“The training and sharpening of the senses has the obvious advantage of enlarging the field of perception and of offering an over more solid foundation for intellectual growth. The intellect builds up its store of practical ideas through contact with, and exploration of its environment. Without such concepts the intellect would lack precision and inspiration in its abstract operations. ” ~ Maria Montessori, The Discovery of the Child
Toddlers work unconsciously to refine their senses each day. Especially when outdoors, toddlers innately lead with their senses as they explore and discover the world around them. Knowing this, opportunities for sensorial experiences during a walk are abundant.
Walks Can Refine the Senses
While on a walk with a young toddler, we passed a brick side wall with a gate. I led him to the gate and said, “The gate is smooth. Would you like to touch it?” He moved his hand across the gates edge.
Next, while touching the brick beside the gate, I said,“The wall is rough.” He touched each cautiously and repeated “smooth” and “rough”.

- **What this exercise asks**
a) Please reproduce the passage on toddlers' senses, starting at "Walks Can Refine" and ending at "the gates edge.".
b) Answer these questions from the passage on toddlers' senses:
(i) Which book is the opening quotation taken from?
(ii) When do toddlers especially lead with their senses?
(iii) Which two words did the toddler repeat after touching the gate and the brick?

- **Supplied material**

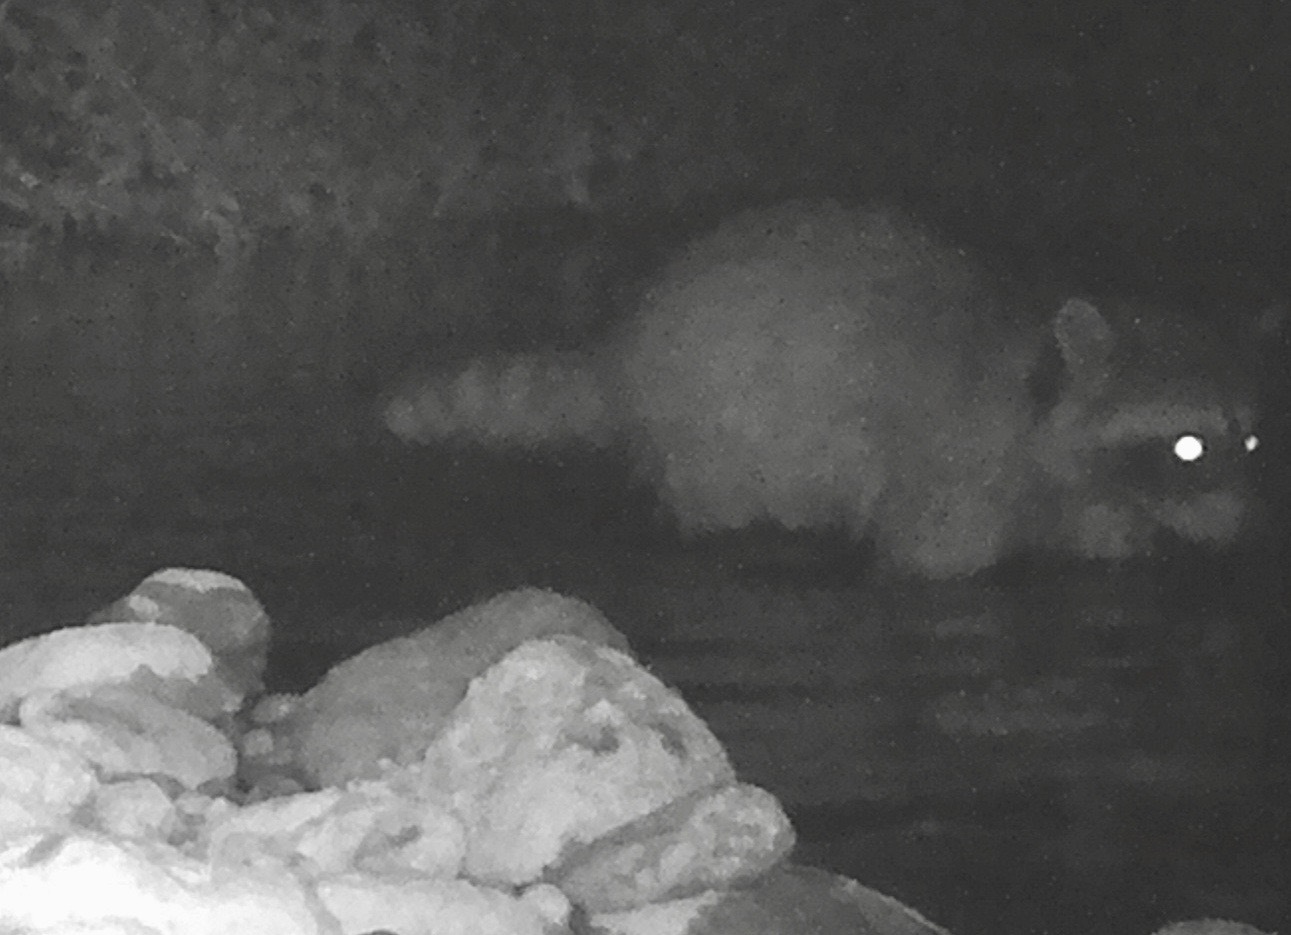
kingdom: Animalia
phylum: Chordata
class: Mammalia
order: Carnivora
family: Procyonidae
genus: Procyon
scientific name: Procyon lotor
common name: Raccoon
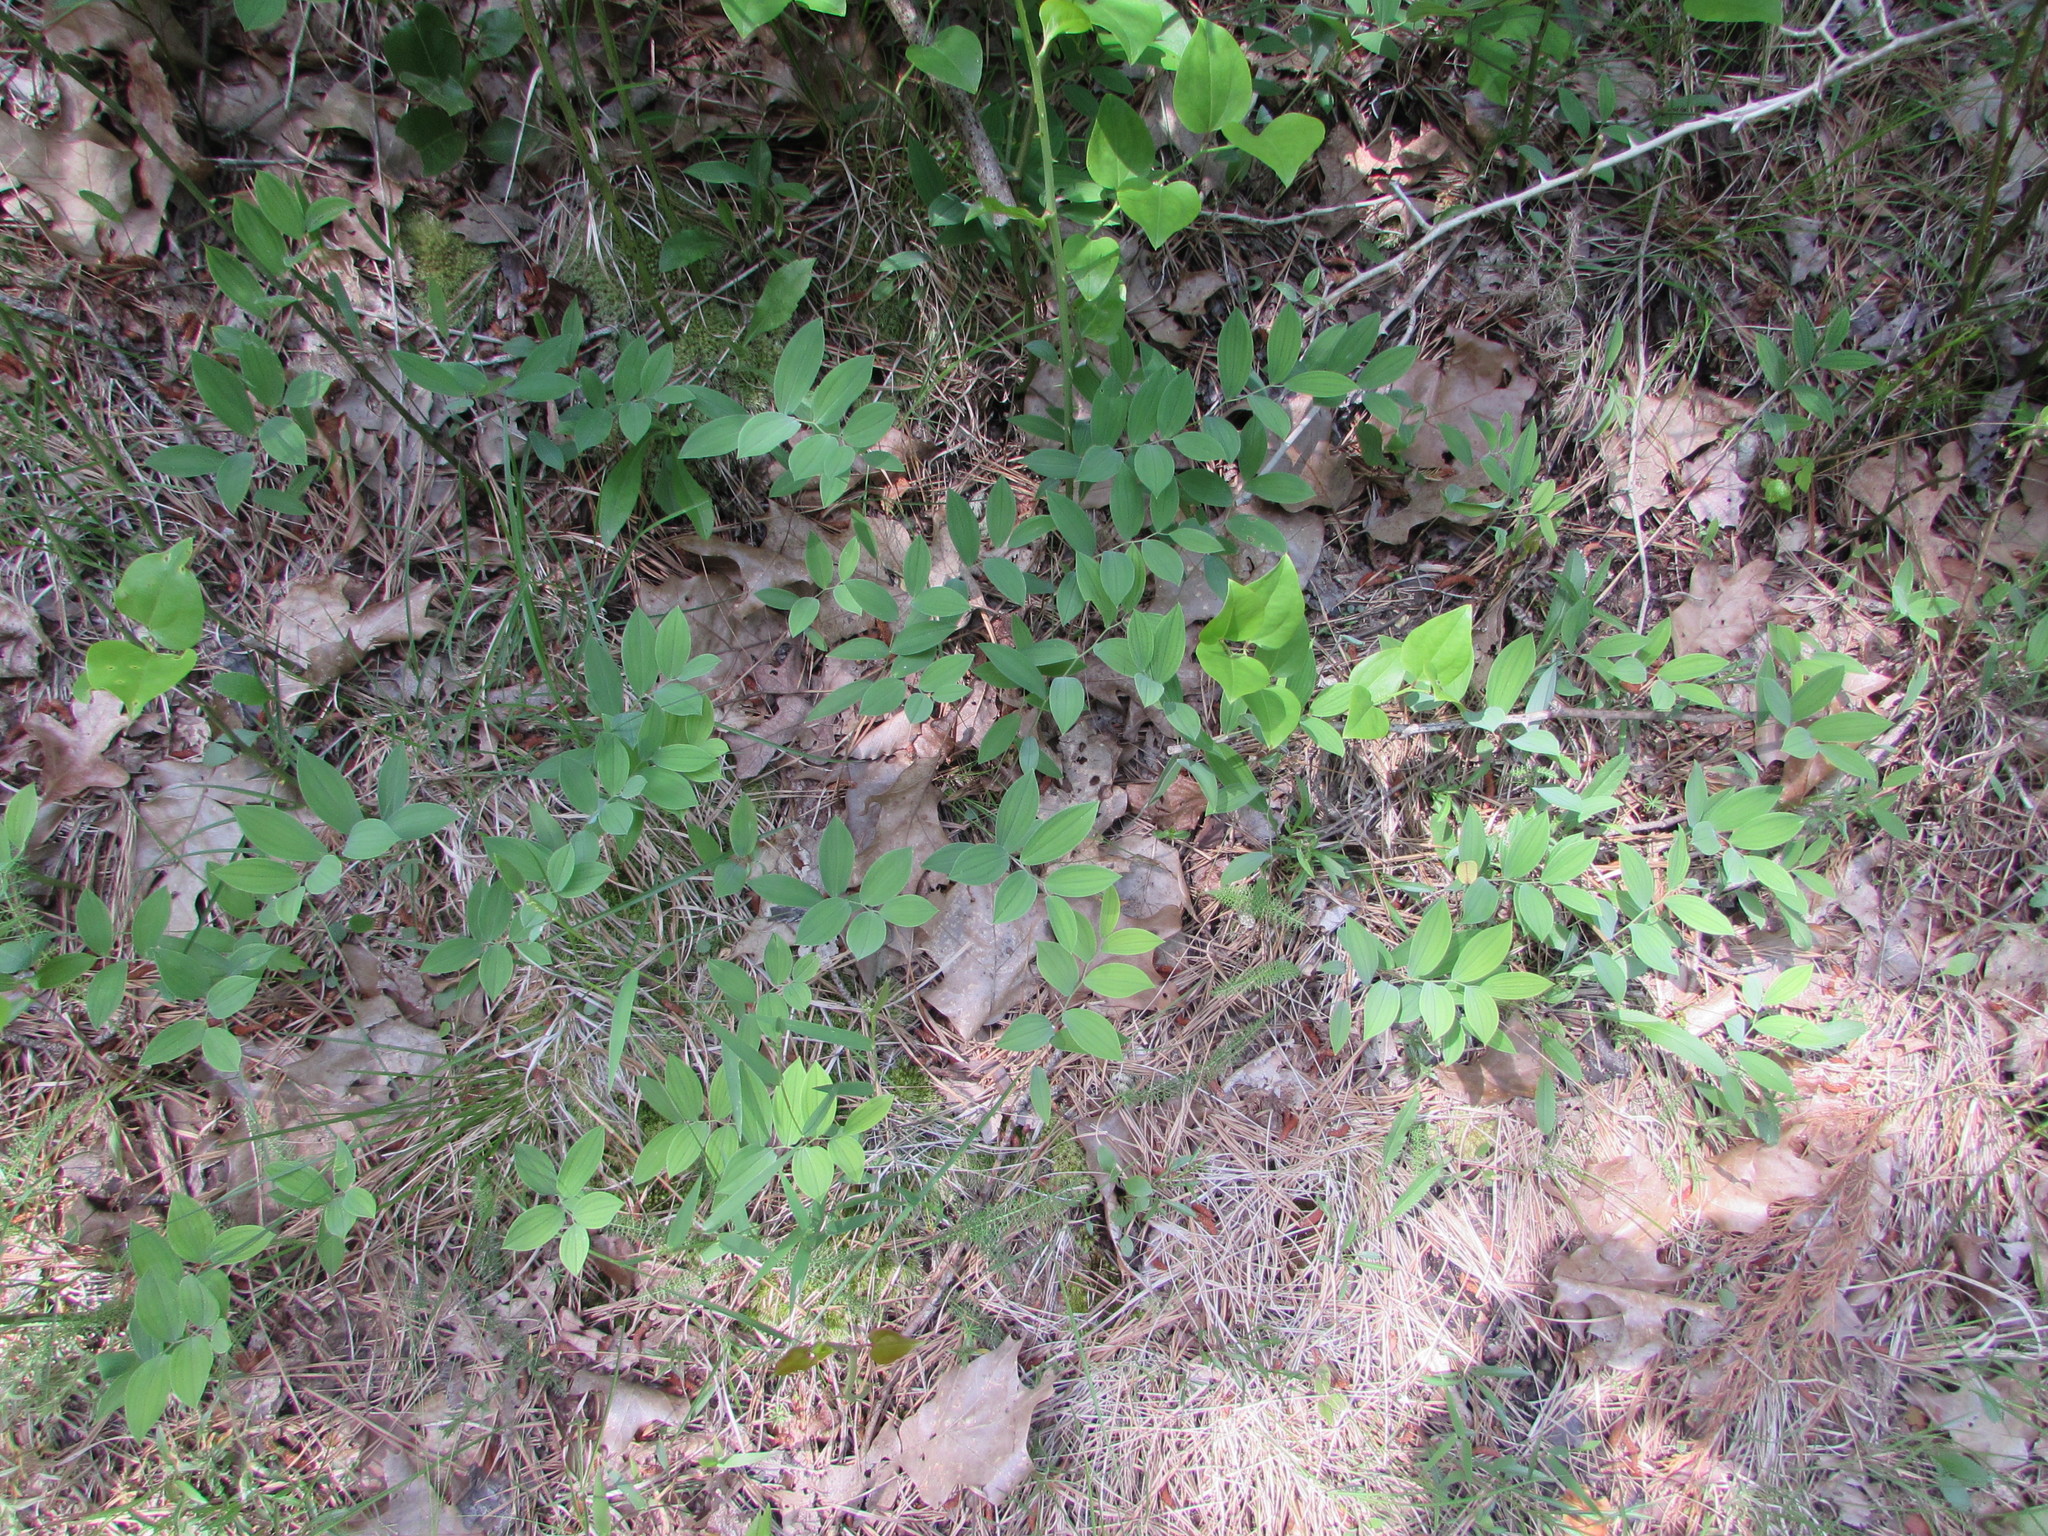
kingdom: Plantae
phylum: Tracheophyta
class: Liliopsida
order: Liliales
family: Colchicaceae
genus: Uvularia
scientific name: Uvularia sessilifolia
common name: Straw-lily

- **Results for the exercise**
a)
Walks Can Refine the Senses
While on a walk with a young toddler, we passed a brick side wall with a gate. I led him to the gate and said, “The gate is smooth. Would you like to touch it?” He moved his hand across the gates edge.

b)
(i) The Discovery of the Child
(ii) When outdoors
(iii) "Smooth" and "rough"